I have seen two different definitions from several sources of an algebra over a ring. From Wikipedia:
- Let R be a commutative ring. An R-algebra is an R-Module A together with a binary operation [·,·]
[$\cdot$,$\cdot$]: A $\times$ A $\to$ A called A-multiplication, which satisfies the following axiom:
Bilinearity:
[$\alpha x + \beta y, z] = \alpha [x, z] + \beta [y, z]$, $\quad [z, \alpha x + \beta y] = \alpha [z, x] + \beta [z, y]$for all scalars $\alpha, \beta$ in R and all elements x, y, z in A *
I have also frequently seen (this one's from Virginia):
Let R be a commutative ring. An R-algebra is a ring A which is also an R-module such that the multiplication map A $\times$ A $\to$ A is R-bilinear, that is, r $\ast$ (ab) = (r $\ast$ a) b = a $\cdot$ (r $\ast$ b) for any $a, b \in A$ $r \in R$ where $\ast$ denotes the R-action on A.

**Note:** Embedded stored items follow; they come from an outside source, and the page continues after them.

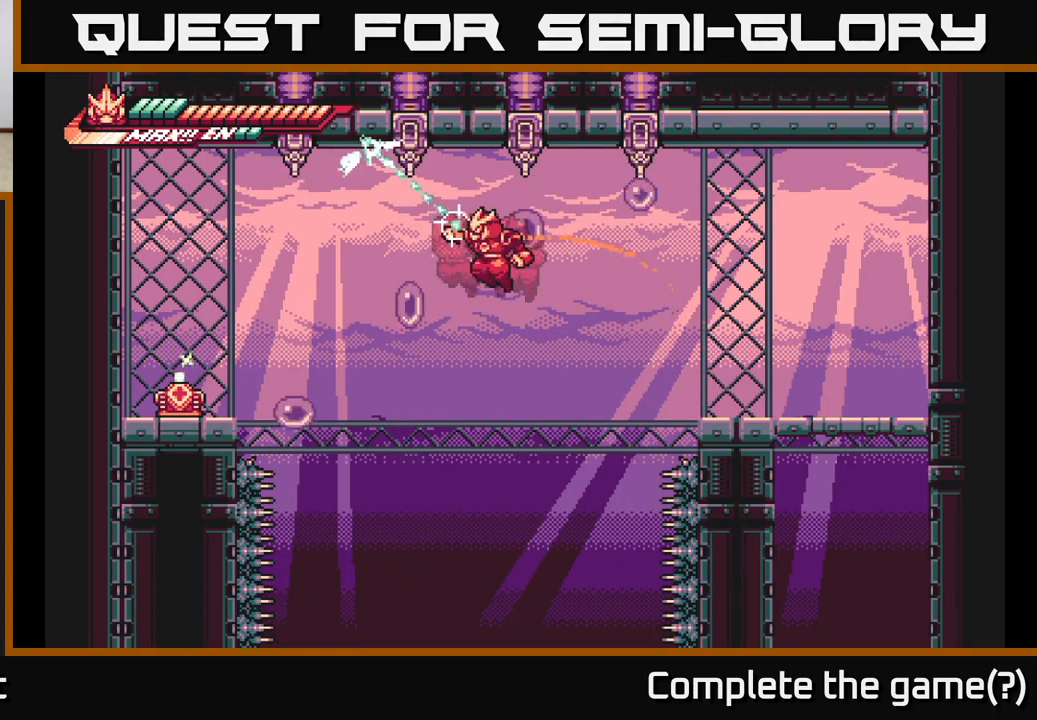
{"buttons": [], "left_stick": "up-left", "right_stick": "center", "events": [[383, "R2", "up"], [450, "L2", "up"]]}
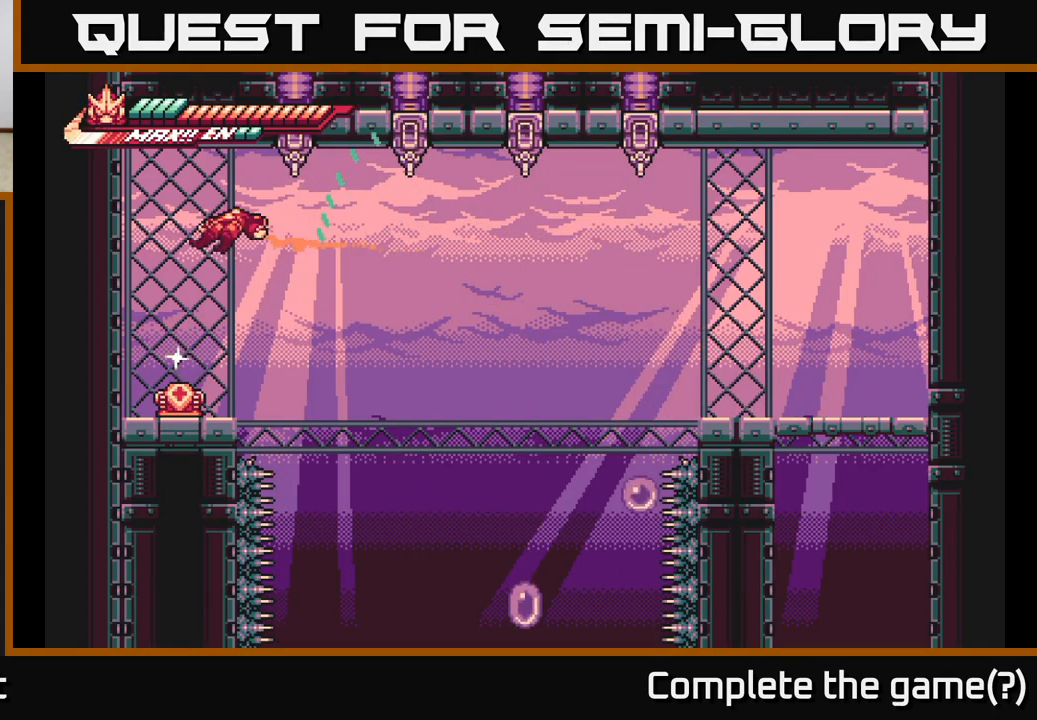
{"buttons": [], "left_stick": "right", "right_stick": "center", "events": [[250, "left_stick", "center"], [483, "left_stick", "right"]]}
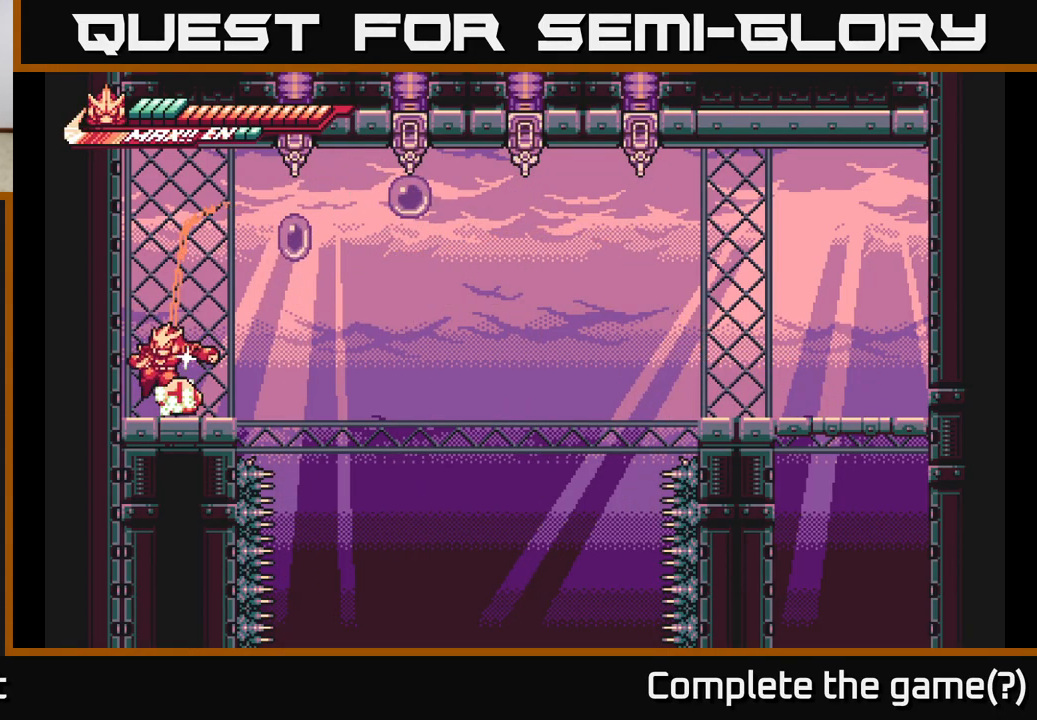
{"buttons": [], "left_stick": "center", "right_stick": "center", "events": [[117, "left_stick", "center"]]}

I'm trying to prove they are equivalent. I am fine with everything apart from proving that, if definition 1 is satisfied, then multiplication in A is associative. Unless this property is what determines whether the algebra is associative or not?

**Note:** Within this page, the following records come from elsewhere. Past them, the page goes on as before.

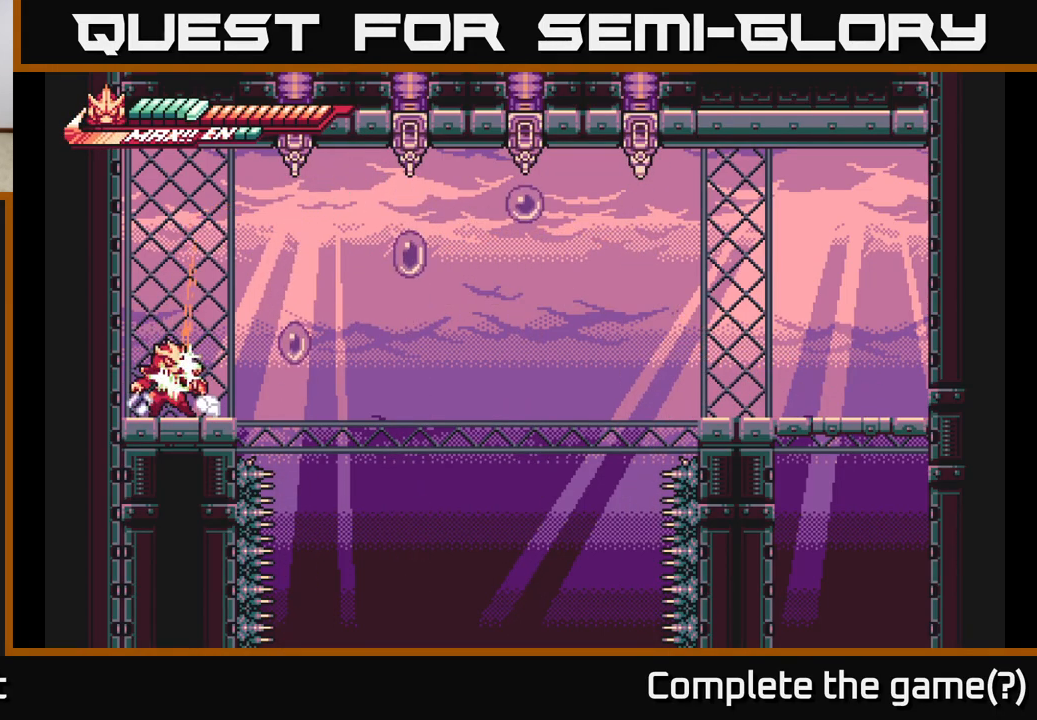
{"buttons": [], "left_stick": "right", "right_stick": "center", "events": [[500, "left_stick", "right"]]}
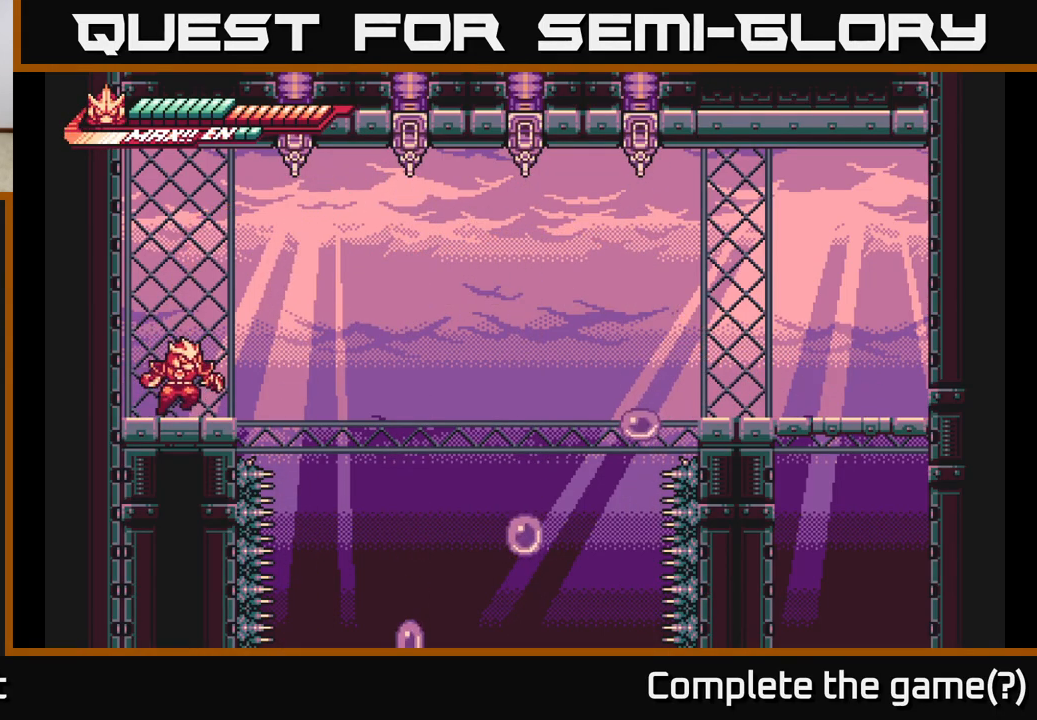
{"buttons": [], "left_stick": "right", "right_stick": "center", "events": [[100, "A", "down"], [167, "A", "up"], [167, "L2", "down"], [283, "L2", "up"]]}
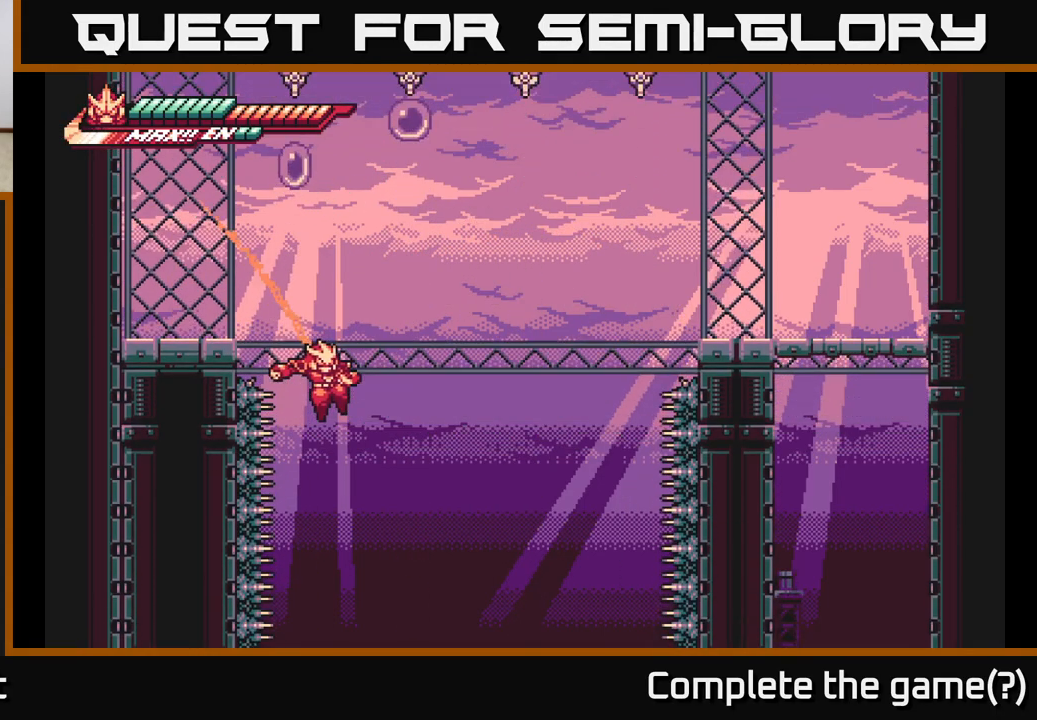
{"buttons": [], "left_stick": "center", "right_stick": "center", "events": [[217, "left_stick", "left"], [433, "left_stick", "center"]]}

Associativity may or may not be an axiom, depending on your context. Requiring associativity results in a strictly smaller class of objects.
While associative algebras are common, the study of nonassociative algebras is also full of important topics (Lie theory is a good example.)
A basic example to keep in mind is $\Bbb R^3$ with the cross product. That makes an algebra that isn't associative.